The following discussion provides a few practical steps colleges can take to deal with the impact of the credit crisis on their finances. It is also helpful for disaster planning for possible worst-case scenarios.

The Chronicle of Higher Education and Moody's Investors Service conducted a survey of college responses to the recession (January 9, 2009).

Impact of the Credit Crisis on Colleges

Colleges are feeling financial pressure from several sources, including:

  1. Endowment losses of 15% to 30% compared with steady double-digit gains in previous years.

  2. A significant decrease in the number and size of charitable gifts and increased difficulty in fundraising. Some philanthropists are backing away from previous commitments because of stock market losses.

  3. Bonds and other debt instruments (typically used for building projects) resetting to higher interest rates and converting from long-term debt to short-term debt. New bonds are also costing more due to higher interest rates.

  4. Changes in the liquidity of investments affecting the ability of the colleges to access their funds (e.g., a short-term liquidity freeze in the Common Fund for Short Term Investments).

  5. Delayed disbursements on student loans.

  6. Increases in the number of applications for student financial aid. During the first half of the year, the number of FAFSAs submitted increased by 16.3% nationwide as compared with the previous year. In some states the number of applications increased by 32%. Colleges are also reporting an increase in the number of families seeking a professional judgment adjustment. (Several colleges have reported that some families are seeking a PJ review because of a sharp decrease in the value of the family's 529 college savings plans.) Increases in the demand for student aid mean a decrease in the college's net tuition revenue.

  7. Declines in state support of higher education (either a current decrease or an anticipated decrease). During a recession and for several years afterward, state governments experience a decrease in state income tax revenue. One of the first budget areas they cut is state support of higher education, both direct to colleges and through reduced student aid funding. Public colleges are going to be especially hard hit and many will have no choice but to implement double-digit tuition inflation.

  8. A decrease in federal research grants (anticipated). The concern is that federal spending on TARP and pressure in other areas on the federal budget may lead to flat or negative growth in federal funding of academic research.

Chronicle Research Services, a division of the Chronicle in Higher Education, issued a report on December 4, 2008 entitled Financial Uncertainty and the Admissions Class of Fall 2008. The report found that 56% of colleges reported that "more students than usual are asking for additional financial aid". The report also found that changes in family financial circumstances (76%), the drop in the value of family homes (58%) and the availability of student loans (50%) were having an impact on admissions yields. 64% also indicated that some students were switching from 4-year institutions to community colleges.

○ ○ ○ ○ ○ ○ ○

* Required action A: Reproduce the credit crisis passage between "The Chronicle of" and "stock market losses.", inclusive.
* Required action B: According to the credit crisis passage, by what percentage did the number of FAFSAs submitted nationwide rise during the first half of the year?
* Required action C: Pick up the credit crisis passage after its final sentence and keep writing it.

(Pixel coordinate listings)
○ ○ ○ ○ ○ ○ ○

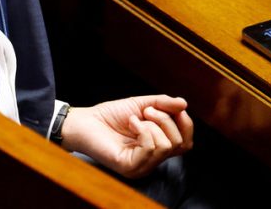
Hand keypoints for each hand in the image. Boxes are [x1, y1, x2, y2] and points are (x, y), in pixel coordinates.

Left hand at [60, 95, 192, 178]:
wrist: (84, 121)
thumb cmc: (110, 115)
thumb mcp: (141, 104)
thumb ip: (162, 104)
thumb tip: (184, 103)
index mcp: (157, 146)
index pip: (186, 142)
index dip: (185, 122)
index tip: (170, 106)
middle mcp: (152, 159)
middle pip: (181, 144)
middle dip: (166, 120)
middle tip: (146, 111)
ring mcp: (142, 166)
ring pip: (167, 146)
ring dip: (153, 124)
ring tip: (135, 118)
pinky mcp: (130, 167)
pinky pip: (151, 148)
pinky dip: (143, 130)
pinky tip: (131, 124)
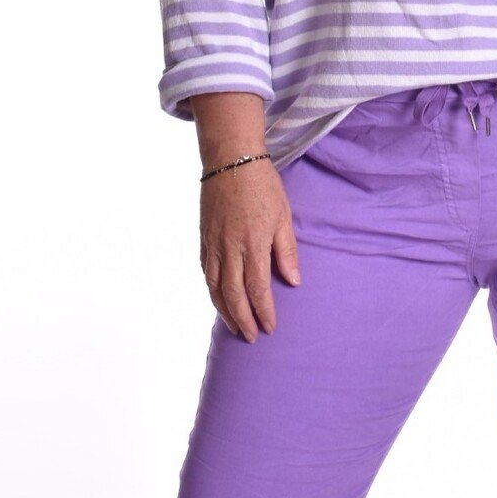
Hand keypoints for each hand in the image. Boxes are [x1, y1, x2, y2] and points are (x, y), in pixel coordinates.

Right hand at [200, 158, 301, 341]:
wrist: (230, 160)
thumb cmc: (262, 185)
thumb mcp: (283, 217)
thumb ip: (287, 251)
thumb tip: (293, 282)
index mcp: (253, 245)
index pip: (258, 290)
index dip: (264, 312)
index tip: (270, 328)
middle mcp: (229, 250)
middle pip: (233, 295)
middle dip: (243, 319)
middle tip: (252, 337)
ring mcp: (213, 245)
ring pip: (214, 288)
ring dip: (224, 311)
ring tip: (234, 326)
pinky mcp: (203, 238)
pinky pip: (204, 272)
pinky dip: (210, 290)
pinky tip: (217, 299)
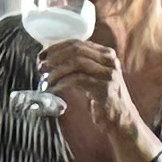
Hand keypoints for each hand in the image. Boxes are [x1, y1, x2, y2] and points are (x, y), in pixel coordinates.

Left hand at [37, 35, 143, 161]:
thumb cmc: (102, 98)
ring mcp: (108, 73)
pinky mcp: (105, 88)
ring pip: (76, 62)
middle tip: (41, 68)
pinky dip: (62, 83)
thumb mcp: (91, 77)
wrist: (121, 118)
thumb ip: (77, 67)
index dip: (56, 48)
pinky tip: (53, 89)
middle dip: (54, 57)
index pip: (77, 43)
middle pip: (75, 50)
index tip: (41, 57)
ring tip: (45, 79)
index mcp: (105, 54)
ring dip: (56, 70)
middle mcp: (109, 60)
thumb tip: (48, 62)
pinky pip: (78, 79)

○ ○ ○ ○ ○ ○ ○

* Response area A:
The Chronicle of Higher Education and Moody's Investors Service conducted a survey of college responses to the recession (January 9, 2009).

Impact of the Credit Crisis on Colleges

Colleges are feeling financial pressure from several sources, including:

  1. Endowment losses of 15% to 30% compared with steady double-digit gains in previous years.

  2. A significant decrease in the number and size of charitable gifts and increased difficulty in fundraising. Some philanthropists are backing away from previous commitments because of stock market losses.

* Response area B: 16.3%, compared with the previous year.

* Response area C:
How Colleges are Dealing with the Pressure

Fundamentally, there are two main ways to deal with a budget shortfall: reduce spending and increase revenue. The main sources of revenue (endowment, tuition, gifts, research, auxiliary services) are all under pressure. So most of the suggestions focus on cutting costs. The following list summarizes some of the practical steps colleges are taking to address the budget squeeze.

Cutting Costs:

  1. Cut staffing costs by reducing the number of faculty and staff and cutting salaries and benefits.

    1. Suspend new hiring of faculty and staff, except those funded by grants, third party reimbursement or restricted endowments. Also, restricting hiring to "mission-critical" positions.

    2. Layoff existing faculty and staff. Offering early retirement. (Early retirement offers sometimes backfire with critical staff retiring, so colleges are making more targeted buyout offers.)

    3. Substitute temporary workers, consultants and independent contractors for staff and hiring more part-time lecturers. This can sometimes save money on benefits, but may impact the quality of the education program.

    4. Freeze faculty and staff salaries. Implementing voluntary faculty and staff pay cuts (1%) or furloughs (unpaid leave of a few days but with full benefits) in lieu of layoffs. A 5-day furlough is the equivalent of a 2% pay cut. Ask faculty and staff to accept a delay in part of their compensation.

    5. Reduce support staff by increasing the number of faculty and administrative managers each support staff person supports. Centralize support staff for related departments.

    6. Centralize administrative services such as purchasing, human resources, printing and computer resources to reduce redundancies and improve efficiencies.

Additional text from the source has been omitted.